- _Data for analysis_
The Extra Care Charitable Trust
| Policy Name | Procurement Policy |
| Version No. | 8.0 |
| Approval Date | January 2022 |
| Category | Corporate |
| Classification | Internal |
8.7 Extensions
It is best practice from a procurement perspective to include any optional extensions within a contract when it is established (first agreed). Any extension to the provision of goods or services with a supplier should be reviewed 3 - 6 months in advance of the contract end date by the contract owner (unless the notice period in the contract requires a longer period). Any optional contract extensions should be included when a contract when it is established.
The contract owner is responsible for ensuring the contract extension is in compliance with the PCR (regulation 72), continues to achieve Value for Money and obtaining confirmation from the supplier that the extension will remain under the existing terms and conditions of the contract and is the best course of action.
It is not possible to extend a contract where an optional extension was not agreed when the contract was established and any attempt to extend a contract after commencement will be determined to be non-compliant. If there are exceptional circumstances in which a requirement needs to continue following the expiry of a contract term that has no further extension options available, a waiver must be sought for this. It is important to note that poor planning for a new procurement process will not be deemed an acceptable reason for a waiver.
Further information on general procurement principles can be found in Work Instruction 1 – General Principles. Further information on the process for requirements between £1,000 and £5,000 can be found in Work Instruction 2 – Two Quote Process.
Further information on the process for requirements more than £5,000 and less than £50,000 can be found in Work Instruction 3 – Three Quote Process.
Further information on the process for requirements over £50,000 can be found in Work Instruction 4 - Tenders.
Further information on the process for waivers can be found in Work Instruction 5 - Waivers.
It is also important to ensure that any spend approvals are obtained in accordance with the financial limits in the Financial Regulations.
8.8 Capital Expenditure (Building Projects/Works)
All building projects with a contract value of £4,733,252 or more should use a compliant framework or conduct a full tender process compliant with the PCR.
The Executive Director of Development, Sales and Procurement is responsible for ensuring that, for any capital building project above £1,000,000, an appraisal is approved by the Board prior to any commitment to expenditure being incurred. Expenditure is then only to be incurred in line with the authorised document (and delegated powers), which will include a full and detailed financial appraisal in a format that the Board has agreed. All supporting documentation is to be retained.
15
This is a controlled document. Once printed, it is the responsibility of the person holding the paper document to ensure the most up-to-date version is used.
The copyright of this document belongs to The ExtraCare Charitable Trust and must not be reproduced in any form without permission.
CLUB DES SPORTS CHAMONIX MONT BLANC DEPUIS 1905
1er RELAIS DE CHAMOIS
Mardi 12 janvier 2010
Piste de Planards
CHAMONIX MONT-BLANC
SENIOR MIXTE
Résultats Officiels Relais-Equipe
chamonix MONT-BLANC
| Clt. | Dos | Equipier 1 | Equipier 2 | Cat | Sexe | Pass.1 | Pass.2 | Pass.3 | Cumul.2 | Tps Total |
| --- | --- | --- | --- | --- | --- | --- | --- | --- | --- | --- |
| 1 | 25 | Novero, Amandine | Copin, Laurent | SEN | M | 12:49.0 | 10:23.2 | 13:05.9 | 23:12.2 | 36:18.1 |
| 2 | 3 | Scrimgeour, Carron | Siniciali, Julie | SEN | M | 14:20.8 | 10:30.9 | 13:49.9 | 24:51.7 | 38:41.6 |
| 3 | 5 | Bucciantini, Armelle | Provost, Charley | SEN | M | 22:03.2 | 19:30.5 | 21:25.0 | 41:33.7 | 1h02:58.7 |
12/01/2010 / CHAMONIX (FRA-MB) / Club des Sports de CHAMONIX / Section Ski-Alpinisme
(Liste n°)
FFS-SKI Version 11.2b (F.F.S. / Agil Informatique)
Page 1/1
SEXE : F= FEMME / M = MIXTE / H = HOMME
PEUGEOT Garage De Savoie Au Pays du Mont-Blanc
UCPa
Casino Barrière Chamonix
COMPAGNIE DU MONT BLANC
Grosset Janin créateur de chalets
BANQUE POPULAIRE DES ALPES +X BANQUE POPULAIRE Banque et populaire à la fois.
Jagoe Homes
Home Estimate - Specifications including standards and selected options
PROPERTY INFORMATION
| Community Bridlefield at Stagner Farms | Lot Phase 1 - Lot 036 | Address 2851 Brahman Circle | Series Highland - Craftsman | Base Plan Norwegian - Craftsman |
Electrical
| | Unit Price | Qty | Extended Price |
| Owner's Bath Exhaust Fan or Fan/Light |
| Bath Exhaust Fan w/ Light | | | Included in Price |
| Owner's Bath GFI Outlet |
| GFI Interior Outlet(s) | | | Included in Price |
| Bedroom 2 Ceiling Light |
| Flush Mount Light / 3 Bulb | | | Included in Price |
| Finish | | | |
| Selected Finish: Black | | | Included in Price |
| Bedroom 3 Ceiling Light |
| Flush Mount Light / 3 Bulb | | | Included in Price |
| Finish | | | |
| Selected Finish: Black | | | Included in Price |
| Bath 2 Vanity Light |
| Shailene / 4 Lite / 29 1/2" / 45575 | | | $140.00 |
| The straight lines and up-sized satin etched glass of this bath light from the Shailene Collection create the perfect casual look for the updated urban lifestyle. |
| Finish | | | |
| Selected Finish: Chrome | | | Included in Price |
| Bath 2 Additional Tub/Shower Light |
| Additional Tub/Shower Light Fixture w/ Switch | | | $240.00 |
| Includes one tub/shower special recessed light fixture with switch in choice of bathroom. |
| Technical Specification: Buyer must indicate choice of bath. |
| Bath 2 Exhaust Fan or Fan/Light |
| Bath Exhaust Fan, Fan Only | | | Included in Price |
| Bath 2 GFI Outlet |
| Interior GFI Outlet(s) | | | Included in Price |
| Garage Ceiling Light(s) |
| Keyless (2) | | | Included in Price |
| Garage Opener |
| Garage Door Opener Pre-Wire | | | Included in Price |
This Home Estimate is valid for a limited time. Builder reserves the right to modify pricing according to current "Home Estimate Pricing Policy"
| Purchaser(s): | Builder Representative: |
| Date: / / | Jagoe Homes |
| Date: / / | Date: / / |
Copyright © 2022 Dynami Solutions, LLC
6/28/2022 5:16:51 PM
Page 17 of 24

- _Task directions_
Your answer must be a copy of every line in the data above that holds the string "choice".

- _Written solution_
| Includes one tub/shower special recessed light fixture with switch in choice of bathroom. |
| Technical Specification: Buyer must indicate choice of bath. |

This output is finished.